Home > STUDENTS > Steps to Getting Hired

Steps to Getting Hired

First assess your availability and interests. Here are some questions to consider:
 
  • How many hours per week are you available to work?
  • What days of the week will work with your class schedule and extracurricular activities?
  • Are you eligible for work study? Some jobs require or prefer work study so finding out in advance will help you in determining for which jobs you are eligible to apply.
  • Are there certain types of jobs in which you are more interested?
  • Do you want to work for a specific department or type of business?
  • Are there any jobs that will help build your resume for your future career plans?
  • What skills and past work experiences do you have that will benefit an employer?

Next you should update your resume and cover letter. To learn more about creating your resume and cover letter visit the resume guide on the Career Center website.

Students in the Bryan/College Station area should access Jobs for Aggies to view on- and off-campus part-time positions. If you are not currently enrolled in classes at Texas A&M, you may use the Guest login to access Jobs for Aggies and view information on available positions. On-campus departments are strongly encouraged, but not required, to post their positions on Jobs for Aggies. If you are interested in working for a specific department, you may wish to contact them directly.

Students in Galveston should access the Galveston Human Resources website to see available on-campus positions. Students at the Texas A&M Law School can find on- and off-campus job opportunities through the Law School Career Services website.

The first step in the Jobs for Aggies database is to update your profile. If an employer allows you to apply online to their job, your profile information will be sent to them to review along with other documents you upload to your account. We recommend you upload your resume and class schedule or some document showing your available work hours.

You can narrow your job search depending on your preferences by location (on- or off-campus) or by using keywords to find jobs of interest to you. Some examples of keywords are: Office, Lab, Computer, Recreation, and Animal Science. Job postings with these words in the job title or description will be displayed. If you have work study funding you may want to use words such as Aggie Tutors, work study required or CSP (Community Service Program) to find positions specifically looking for students with work study. Please note that using very specific terms will greatly limit your search results.

Always apply or inquire about all jobs that appeal to you. There are no guarantees that a particular employer will contact you for an interview. You should apply to multiple jobs to increase your chances of getting an interview. Be sure to follow the application instructions of the employer when applying to a job.
You’ve applied for a job and now they want to meet you! This is your opportunity to communicate to the potential employer your unique qualities. However, interviews can be very intimidating and without proper preparation and practice your opportunity could be wasted.
Research
Use the internet to find information on:
Facts about the job in general
Facts about the employer
Organizational structure
Prepare
Plan and rehearse your answers to questions that the employer may ask.
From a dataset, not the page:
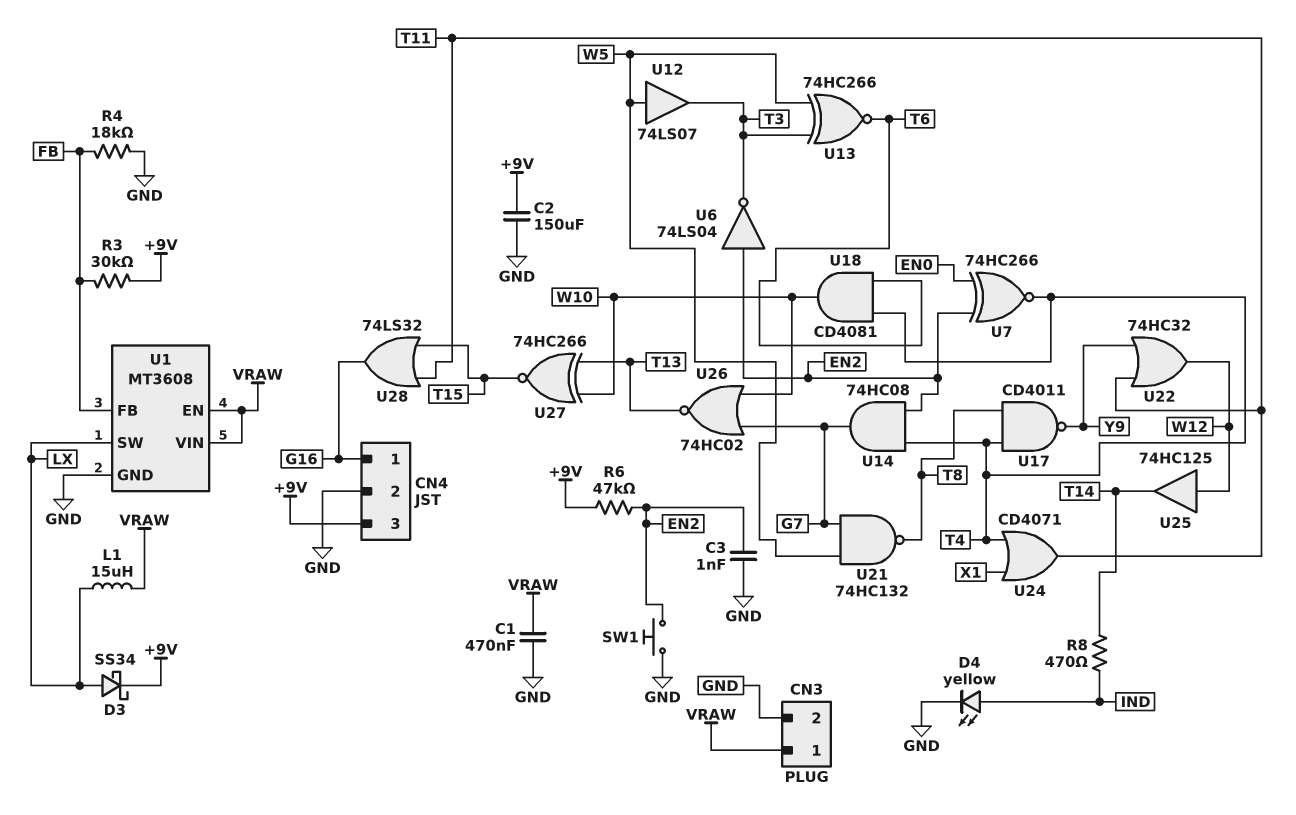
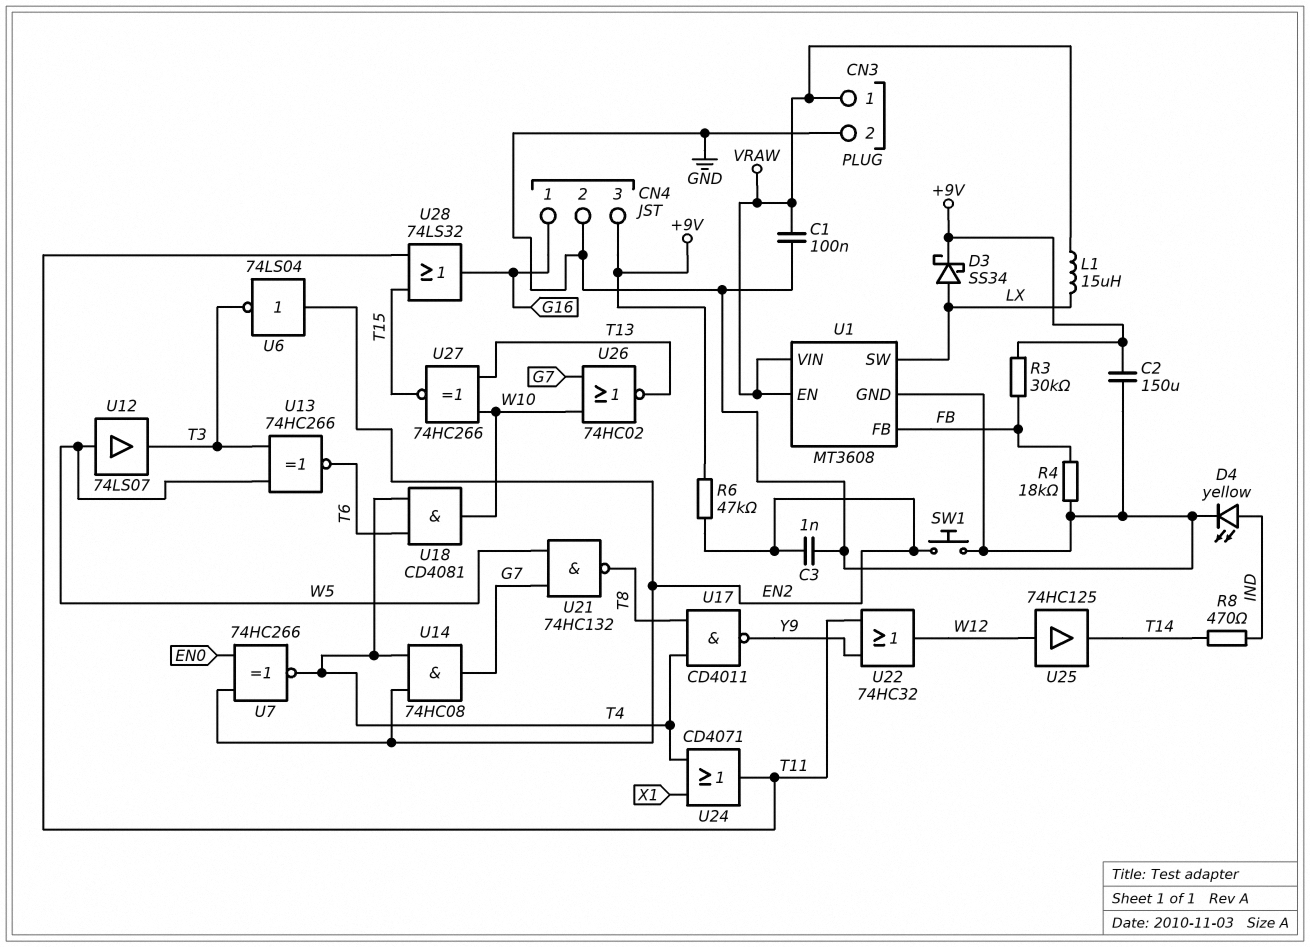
C1: 470nF (GND, VRAW) -> 100nF (GND, VRAW)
Develop a list of questions to ask the interviewer yourself. Review your unique skills and qualities. Study your resume and job description. Practice answering questions.
Gather the following to bring with you to the interview:
  • Notepad and pen
  • Extra resumes
  • Copies of your reference list
  • Work Study certificate (if applicable)
  • Days and hours you are available to work- a graphic class schedule is useful to employers
Dress
Make sure your interview clothes fit, have no stains and feel comfortable for sitting and talking. Try to find out ahead of time what would be considered appropriate dress for this particular organization/office. A safe bet for most student employment interviews would be dress pants and a polo or button-up dress shirt. Ladies may choose to wear a skirt and blouse or dress. Most employers do not expect student employees to wear business suits to interviews unless it is a graduate assistantship or high-profile position.
 
During the Interview
  • Arrive early- ten to fifteen minutes before the scheduled appointment time.
  • Do not chew gum or candy.
  • Make eye contact and shake hands firmly.
  • Focus on what you can do for the organization/office, not vice versa.
  • Explain how your unique skills will help them meet their goals.
  • Never answer with just a “yes” or “no”. Elaborate!
  • Show an eagerness to work.
  • Be positive and energetic.
  • Stay calm and cool-headed.
  • Be serious and professional.
  • Don’t discuss your personal life.
  • Avoid slang and pause words (umm, well, etc.)
  • Maintain eye contact.
  • Nod, smile and let your face show interest.
After an interview you may want to send a quick email thanking the employer and interview committee for their time in considering you for the position.  This gives you one more chance to make a good impression. If time passes and you haven’t heard whether a final decision has been made about the position, you should follow up by email or phone. We recommend you continue applying and interviewing until you get a job offer and accept it. Don’t miss out on another great opportunity because you are waiting to see if this one will work out.